The Curiosity Current: A Market Research Podcast
Greatest Hits – The New Shape of Insight: Five Voices Redefine Research, Strategy, and Human Behavior
December 9, 2025
Research is evolving from reporting the past to shaping what comes next, and the most meaningful shifts begin with how we understand people. In this Greatest Hits episode of The Curiosity Current, five guests share the ideas that are redefining the insights profession. From Adam Hagerman’s view of research as a strategic engine, to Lindsey Goodman’s lived-world ethnography, to Marcus Cunha on influence and ROI, to J. Walker Smith’s return to analog life, and Ben Valenta’s work on connection and well-being, this episode brings together the human themes that turn information into impact.
Insight takes on its real shape when curiosity meets context. The research field has stretched far beyond reporting the past. Today, it guides decisions, influences strategy, and helps organizations understand the people they hope to serve. 

In this Greatest Hits episode of The Curiosity Current, host Stephanie Vance revisits five conversations that show how insight grows when it is handled with depth, imagination, and care.

Adam Hagerman, a researcher and strategist whose career has spanned Apple, GLG, and Indeed, opens the episode with a shift that changed the way his teams worked. Instead of treating research as a confirmation step, he used theoretical frameworks to help people think more broadly about what they could build. He talks about the moment when leaders stopped looking for reassurance and started exploring possibility. His approach shows how structured thinking and narrative clarity can push teams toward ideas they might have overlooked.

Lindsey Goodman, Consumer Insights Leader at Wolverine Worldwide, brings us into the world of lived experience. Ethnography allows her to watch people move through ordinary moments that carry unexpected weight. A shopper pausing at a shoe wall. A runner tightening a lace. A decision made quietly, without explanation. These small details often reveal more truth than direct answers. Through her hindsight–insight–foresight model, she shows how past patterns, present behavior, and emerging signals can work together to shape products that feel intuitive and relevant.

Marcus Cunha Jr., Professor of Marketing at the University of Georgia and Director of the MMR Program, speaks directly to the heart of influence. Research holds real value only when it helps people make decisions. He pushes his students to understand that accuracy alone is not enough. They must connect insight to business outcomes, communicate clearly, and frame their work in ways leaders can act on. Without that discipline, even strong research fades into the background.

J. Walker Smith, Knowledge Lead for Strategy and Consulting at Kantar, zooms out to the cultural landscape. After years of forecasts about a fully digital world, the pandemic revealed something else entirely: people want to return to experiences that feel textured, physical, and human. Markets, festivals, shared gatherings, small rituals, the moments that remind us who we are. He believes that digital tools will evolve to support these analog desires rather than replace them, giving researchers and brands a wider canvas for understanding real life.

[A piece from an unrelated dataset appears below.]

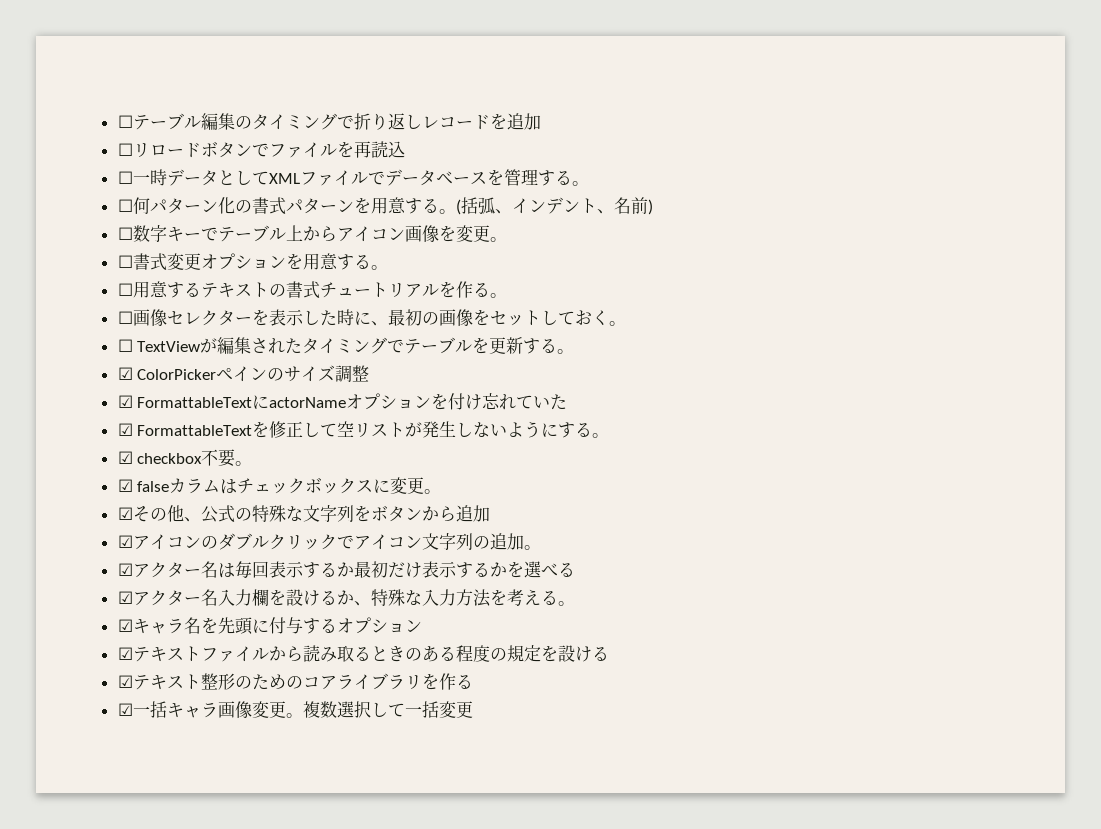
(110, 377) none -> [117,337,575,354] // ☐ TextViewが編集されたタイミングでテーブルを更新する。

Ben Valenta, Senior Vice President of Strategy at Fox Sports and co-author of Fans Have More Friends, brings the episode to a close with the social side of human behavior. Across leagues and across countries, highly engaged fans share common traits: stronger friendships, higher well-being, and a deeper sense of belonging. The patterns hold consistently, even when the sports differ. He explains why fandom is not simply enthusiasm. It is a form of social infrastructure that gives people connection, energy, and meaning.

Across these five conversations, a single thread becomes clear. Insight lives in the ways people think, behave, connect, and create. When researchers understand those layers, their work does more than inform. It guides, aligns, and helps organizations make choices that reflect the real world.